**Written exercise:**
Copy out the material from the line with "table_cell Usuario [118, 158, 285, 198]" to the line with "table_cell [788, 400, 953, 440]", both included, keeping each line as it stands.

**Given data:**
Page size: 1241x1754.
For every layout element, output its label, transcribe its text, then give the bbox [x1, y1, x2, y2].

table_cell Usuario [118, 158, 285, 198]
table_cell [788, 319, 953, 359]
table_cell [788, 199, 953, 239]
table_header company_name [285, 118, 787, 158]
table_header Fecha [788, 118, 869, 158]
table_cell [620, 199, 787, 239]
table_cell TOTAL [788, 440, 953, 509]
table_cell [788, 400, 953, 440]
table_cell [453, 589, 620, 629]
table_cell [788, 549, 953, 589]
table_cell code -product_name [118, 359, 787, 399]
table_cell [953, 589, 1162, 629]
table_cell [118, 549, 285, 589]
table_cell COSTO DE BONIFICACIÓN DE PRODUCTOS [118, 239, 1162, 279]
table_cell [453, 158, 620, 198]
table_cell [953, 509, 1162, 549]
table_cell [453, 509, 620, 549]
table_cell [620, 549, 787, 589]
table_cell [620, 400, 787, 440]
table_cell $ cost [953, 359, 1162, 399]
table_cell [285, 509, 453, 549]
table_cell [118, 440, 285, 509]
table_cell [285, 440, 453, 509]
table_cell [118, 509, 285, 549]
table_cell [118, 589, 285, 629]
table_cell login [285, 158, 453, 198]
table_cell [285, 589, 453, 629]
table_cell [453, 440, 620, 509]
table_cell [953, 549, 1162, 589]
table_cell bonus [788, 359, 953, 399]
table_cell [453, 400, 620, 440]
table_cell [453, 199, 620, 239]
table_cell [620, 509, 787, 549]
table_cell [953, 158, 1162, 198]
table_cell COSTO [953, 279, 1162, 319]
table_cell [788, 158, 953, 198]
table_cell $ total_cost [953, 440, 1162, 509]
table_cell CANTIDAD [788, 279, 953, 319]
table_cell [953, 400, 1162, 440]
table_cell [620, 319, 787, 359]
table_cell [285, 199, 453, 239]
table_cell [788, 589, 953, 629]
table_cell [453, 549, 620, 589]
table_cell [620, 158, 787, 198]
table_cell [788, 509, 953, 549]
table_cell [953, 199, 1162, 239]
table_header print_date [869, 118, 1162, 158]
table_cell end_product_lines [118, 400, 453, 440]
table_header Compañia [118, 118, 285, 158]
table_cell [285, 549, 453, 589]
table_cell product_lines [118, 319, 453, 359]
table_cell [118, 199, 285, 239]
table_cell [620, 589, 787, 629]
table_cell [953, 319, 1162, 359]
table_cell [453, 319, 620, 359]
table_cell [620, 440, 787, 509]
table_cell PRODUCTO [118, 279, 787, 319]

**Answer for this exercise:**
table_cell Usuario [118, 158, 285, 198]
table_cell [788, 319, 953, 359]
table_cell [788, 199, 953, 239]
table_header company_name [285, 118, 787, 158]
table_header Fecha [788, 118, 869, 158]
table_cell [620, 199, 787, 239]
table_cell TOTAL [788, 440, 953, 509]
table_cell [788, 400, 953, 440]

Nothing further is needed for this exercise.